2) Automatic syntax error checking- Enhanced editors can prompt you if certain errors in syntax (like brackets not closed, commas misplaced)- and errors may be highlighted in color (red mostly). This helps a lot in correcting code especially if you are either new to R programming or your main focus is business insights and not just coding. Syntax debugging is thus simplified.

3) Speed of writing code- Most programmers report an increase in writing code speed when using an enhanced editor.

4) Point Breaks- You can insert breaks at certain parts of code to run some lines of code together, or debug a program. This is a big help given that default code editor makes it very cumbersome and you have to copy and paste lines of code again and again to run selectively. On an enhanced editor you can submit lines as well as paragraphs of code.

5) Auto-Completion- Auto completion enables or suggests options you to complete the syntax even when you have typed part of the function name.

Some commonly used code editors are –
Notepad++ -It supports R and also has a plugin called NPP to R.
It can be used  for a wide variety of other languages as well, and has all the features mentioned above.

Revolution R Productivity Environment (RPE)-While Revolution R has announced a new GUI to be launched in 2011- the existing enhancements to their software include a code editor called RPE.
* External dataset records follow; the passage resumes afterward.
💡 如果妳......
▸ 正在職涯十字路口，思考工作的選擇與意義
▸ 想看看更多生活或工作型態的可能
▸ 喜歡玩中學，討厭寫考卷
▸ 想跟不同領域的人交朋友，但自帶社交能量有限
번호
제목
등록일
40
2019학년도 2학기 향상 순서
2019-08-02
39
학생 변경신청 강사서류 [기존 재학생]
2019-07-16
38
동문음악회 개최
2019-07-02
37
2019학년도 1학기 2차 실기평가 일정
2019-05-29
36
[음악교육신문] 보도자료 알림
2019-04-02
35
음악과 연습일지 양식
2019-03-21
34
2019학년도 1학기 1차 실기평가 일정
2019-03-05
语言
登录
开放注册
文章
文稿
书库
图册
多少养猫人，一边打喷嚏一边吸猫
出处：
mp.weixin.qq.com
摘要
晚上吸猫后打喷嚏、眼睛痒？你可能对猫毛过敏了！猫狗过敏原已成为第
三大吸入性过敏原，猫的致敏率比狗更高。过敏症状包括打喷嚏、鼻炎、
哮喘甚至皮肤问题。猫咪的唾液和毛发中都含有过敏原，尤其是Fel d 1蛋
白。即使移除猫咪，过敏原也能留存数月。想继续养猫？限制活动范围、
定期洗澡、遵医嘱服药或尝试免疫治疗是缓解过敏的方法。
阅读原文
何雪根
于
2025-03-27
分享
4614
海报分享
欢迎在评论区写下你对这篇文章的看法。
Syntax color highlighting is already included. Code Snippets work in a fairly simply way.
Right click-
Click on Insert Code Snippet.

You can get a drop down of tasks to do- (like Analysis)
Selecting Analysis we get another list of sub-tasks (like Clustering).
Once you click on Clustering you get various options.
Like clicking clara will auto insert the code for clara clustering.

Now even if you are averse to using a GUI /or GUI creators don’t have your particular analysis you can basically type in code at an extremely fast pace.
It is useful to even experienced people who do not have to type in the entire code, but it is a boon to beginners as the parameters in function inserted by code snippet are automatically selected in multiple colors. And it can help you modify the auto generated code by your R GUI at a much faster pace.

TinnR -The most popular and a very easy to use code editor. It is available at http://www.sciviews.org/Tinn-R/
It’s disadvantage is it supports Windows operating system only.
Recommended as the beginner’s chose fore code editor.

Eclipse with R plugin http://www.walware.de/goto/statet This is recommended especially to people working with Eclipse and on Unix systems. It enables you to do most of the productivity enhancement featured in other text editors including submitting code the R session.

Gvim (http://www.vim.org/) along Vim-R-plugin2
(http://www.vim.org/scripts/script.php?script_id=2628) should be
cited. The Vim-R-plugin developer recently added windows support to a
lean cross-platform package that works well. It can be suited as a niche text editor to people who like less features in the software. It is not as good as Eclipse or Notepad++ but is probably the simplest to use.